**WORK ORDER:** With the pictures removed, write out the full listing below exactly.

**DATASET:**
***
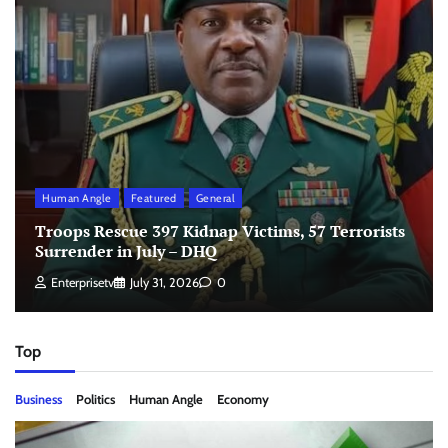
Human Angle
Featured
General
Troops Rescue 397 Kidnap Victims, 57 Terrorists
Surrender in July – DHQ
Enterprisetv
July 31, 2026
0
Top
Business
Politics
Human Angle
Economy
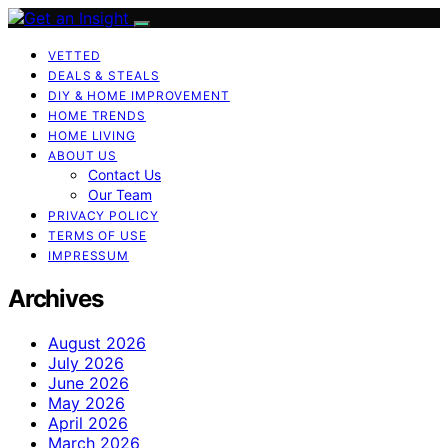
VETTED
DEALS & STEALS
DIY & HOME IMPROVEMENT
HOME TRENDS
HOME LIVING
ABOUT US
Contact Us
Our Team
PRIVACY POLICY
TERMS OF USE
IMPRESSUM
Archives
August 2026
July 2026
June 2026
May 2026
April 2026
March 2026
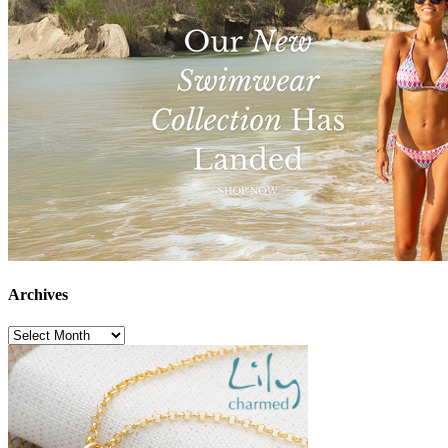
Archives
Archives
***
**WRITTEN SOLUTION:**
Human Angle
Featured
General
Troops Rescue 397 Kidnap Victims, 57 Terrorists
Surrender in July – DHQ
Enterprisetv
July 31, 2026
0
Top
Business
Politics
Human Angle
Economy
VETTED
DEALS & STEALS
DIY & HOME IMPROVEMENT
HOME TRENDS
HOME LIVING
ABOUT US
Contact Us
Our Team
PRIVACY POLICY
TERMS OF USE
IMPRESSUM
Archives
August 2026
July 2026
June 2026
May 2026
April 2026
March 2026
Archives
Archives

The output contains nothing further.